Specifically, network architecture should be in the PyTorchCV form (resnet18, resnet50, etc), quantization scheme should correspond to names in the bit_config.py file (uniform8, size0.5, etc).
export CUDA_VISIBLE_DEVICES=0
python quant_train.py -a resnet50 --epochs 1 --lr 0.0001 --batch-size 128 --data /path/to/imagenet/ --pretrained --save-path /path/to/checkpoints/ --act-range-momentum=0.99 --wd 1e-4 --data-percentage 0.0001 --fix-BN --checkpoint-iter -1 --quant-scheme uniform8
Important Notes:
- 8-bit quantization-aware training typically converges fast, so the data-percentage attribute and the epoch attribute can be set to small values to only use a subset of training data with small number of epochs.
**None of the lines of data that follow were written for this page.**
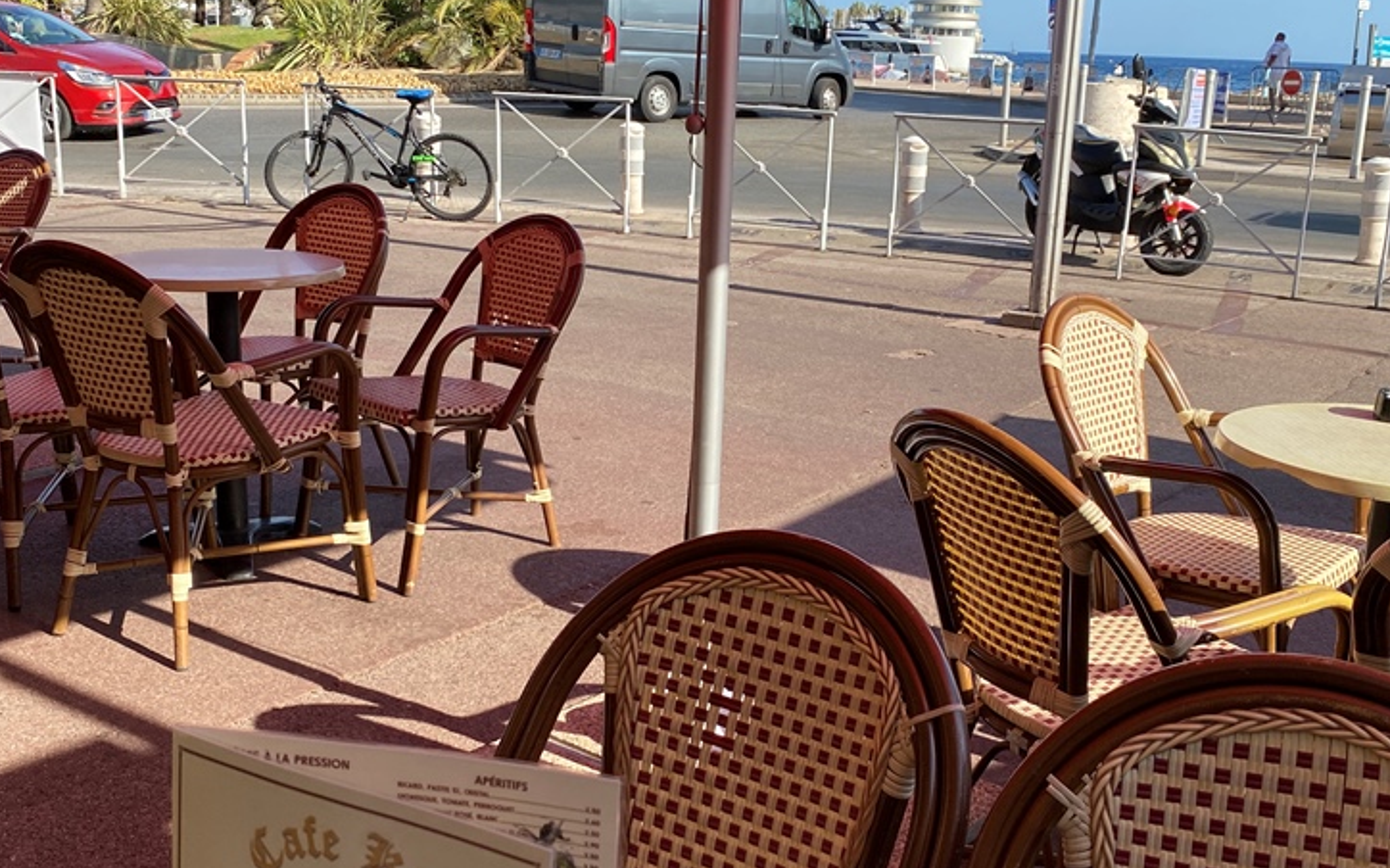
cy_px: 421
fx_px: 1477
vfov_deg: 32.7
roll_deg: -2.8
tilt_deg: -13.7
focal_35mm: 39
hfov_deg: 50.3
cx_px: 776
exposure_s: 1/1412
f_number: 1.8
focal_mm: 4.25
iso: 32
For other cases with more aggressive quantization, the data-percentage should be set to 0.1 or 1, and the number of epochs should be adjusted (typical value is 90). Some examples for (quantization scheme : data-percentage): (size0.75 : 0.01); (bops0.75/latency0.75 : 0.1); (size0.5/bops0.5/latency0.5/uniform4 : 1).
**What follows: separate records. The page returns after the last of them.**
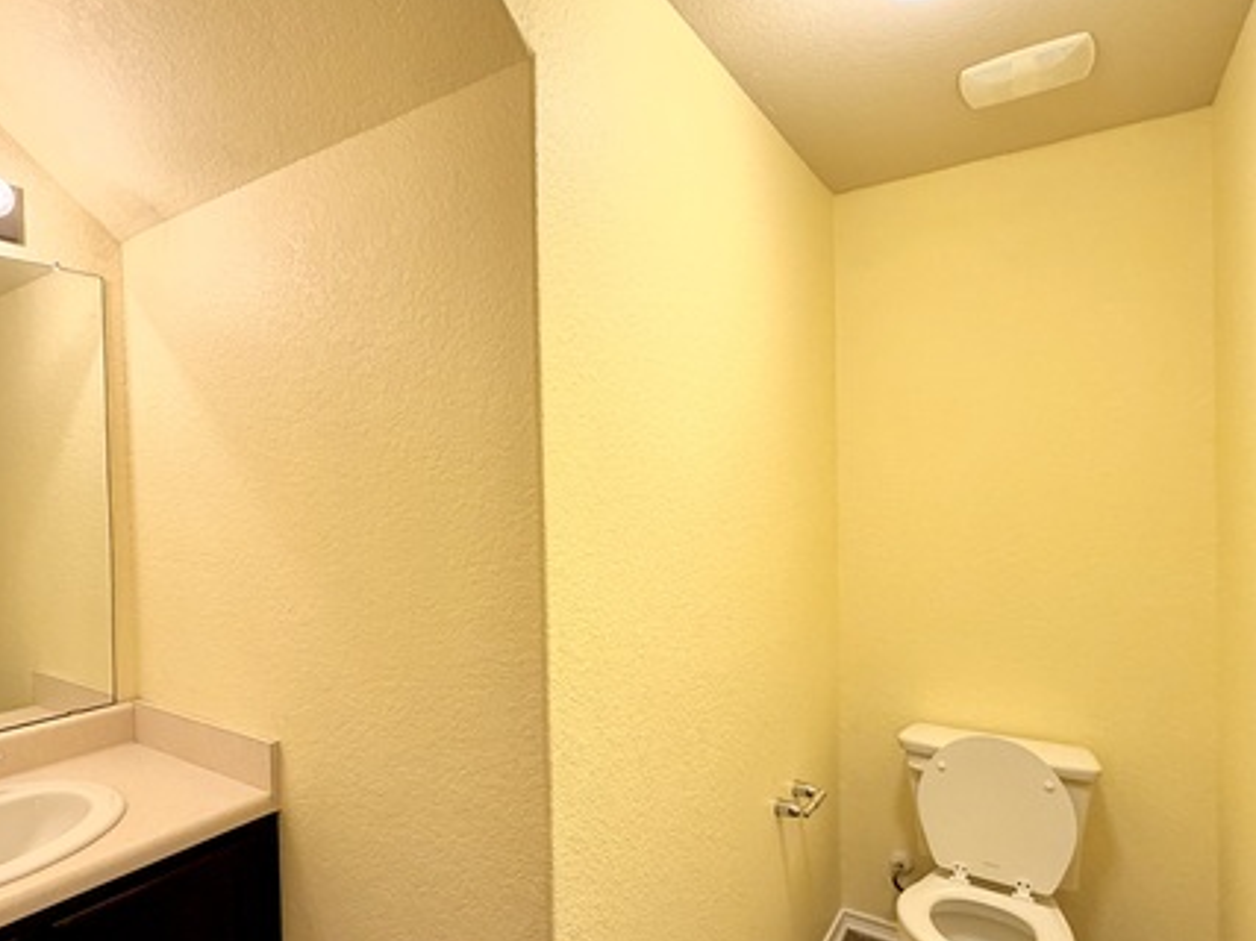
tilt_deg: -0.8
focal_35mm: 21
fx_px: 762
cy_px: 503
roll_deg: +1.8
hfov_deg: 77.8
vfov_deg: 63.4
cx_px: 482
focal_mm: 2.22
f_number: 2.2
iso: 160
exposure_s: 1/120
- In order to exactly match TVM inference, the quantized model is trained and tested on 1 GPU. DataParallel or DistributedDataParallel will lead to different statistics on different GPUs, which may impact (or degrade) the BN folding and static quantization (therefore is not recommended for the current codebase).
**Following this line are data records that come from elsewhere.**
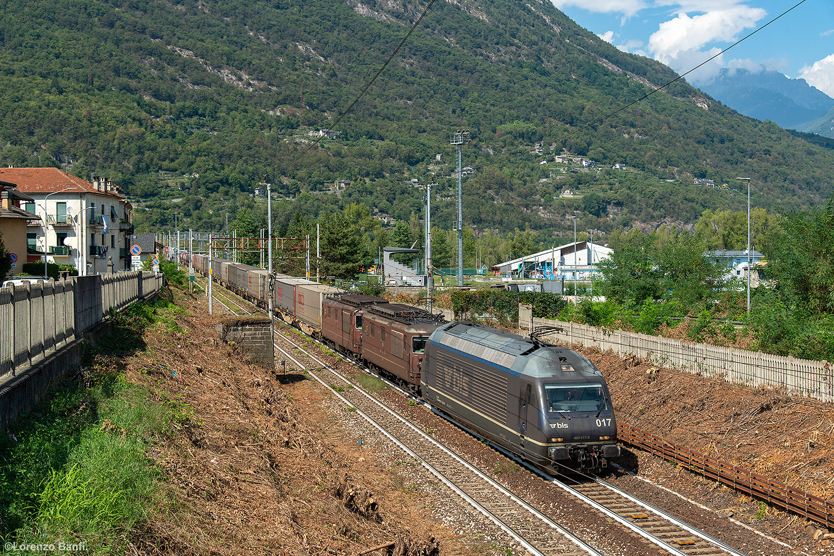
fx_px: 1112
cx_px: 417
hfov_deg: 41.1
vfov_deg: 28.1
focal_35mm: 48
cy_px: 278
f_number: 7.1
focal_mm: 48
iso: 250
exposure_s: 1/800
- The activation percentile function can be helpful for some scenarios, but it is time-consuming since the PyTorch torch.topk function is relatively slow.
- The fix-BN attribute is for training, BN will always be folded and fixed during validation. This attribute is more important for ultra-low precision such as 2-bit, and is optional for 4-bit or 8-bit quantization.
- This codebase is specialized for easy deployment on hardware, meaning sometimes it sacrifices accuracy for simpler operations. It uses standard symmetric channel-wise linear quantization for weights, static asymmetric layer-wise linear quantization for activations (except for 8-bit, the hardware support only allow symmetric quantization for 8-bit). Set --fixed-point-quantization attribute can skip some deployment-oriented operations to ease the fine-tuning process, but this will make the final TVM fail to 100% exactly match PyTorch.
- It is difficult for current hardware to efficiently support operations with 2bit, 3bit, 5bit, 6bit or 7bit, so this codebase uses 4-bit and 8-bit for mixed-precision quantization (as in HAWQV3). The mixed-precision with 2 ~ 8bit in HAWQV2 is asymmetric (fixed-point based) quantization, which uses layerwise quantization-aware training. The easiest way for now to reproduce HAWQV2 is Distiller, but this will not lead to accelerated inference.
- The provided quantized models typically have a small variation on accuracy (mostly higher) compared with those in the result table. These models are trained with a standard setting, and further accuracy improvement can be obtained by finding better schemes of quantization-aware training.
To evaluate the quantized model, use the following command and adjust the attributes accordingly:
# Directly running these commands will get 75.58% Top-1 Accuracy on ImageNet.
export CUDA_VISIBLE_DEVICES=0
python quant_train.py -a resnet50 --epochs 90 --lr 0.0001 --batch-size 128 --data /path/to/imagenet/ --save-path /path/to/checkpoints/ --act-range-momentum=0.99 --wd 1e-4 --data-percentage 1 --checkpoint-iter -1 --quant-scheme bops_0.5 --resume /path/to/resnet50_bops0.5/checkpoint.pth.tar --resume-quantize -e
To resume quantization-aware training from the quantized checkpoint, remove the -e attribute. It should be noted that layerwise quantization-aware training can be achieved by iteratively changing the quantization schemes and resuming previous quantized checkpoints.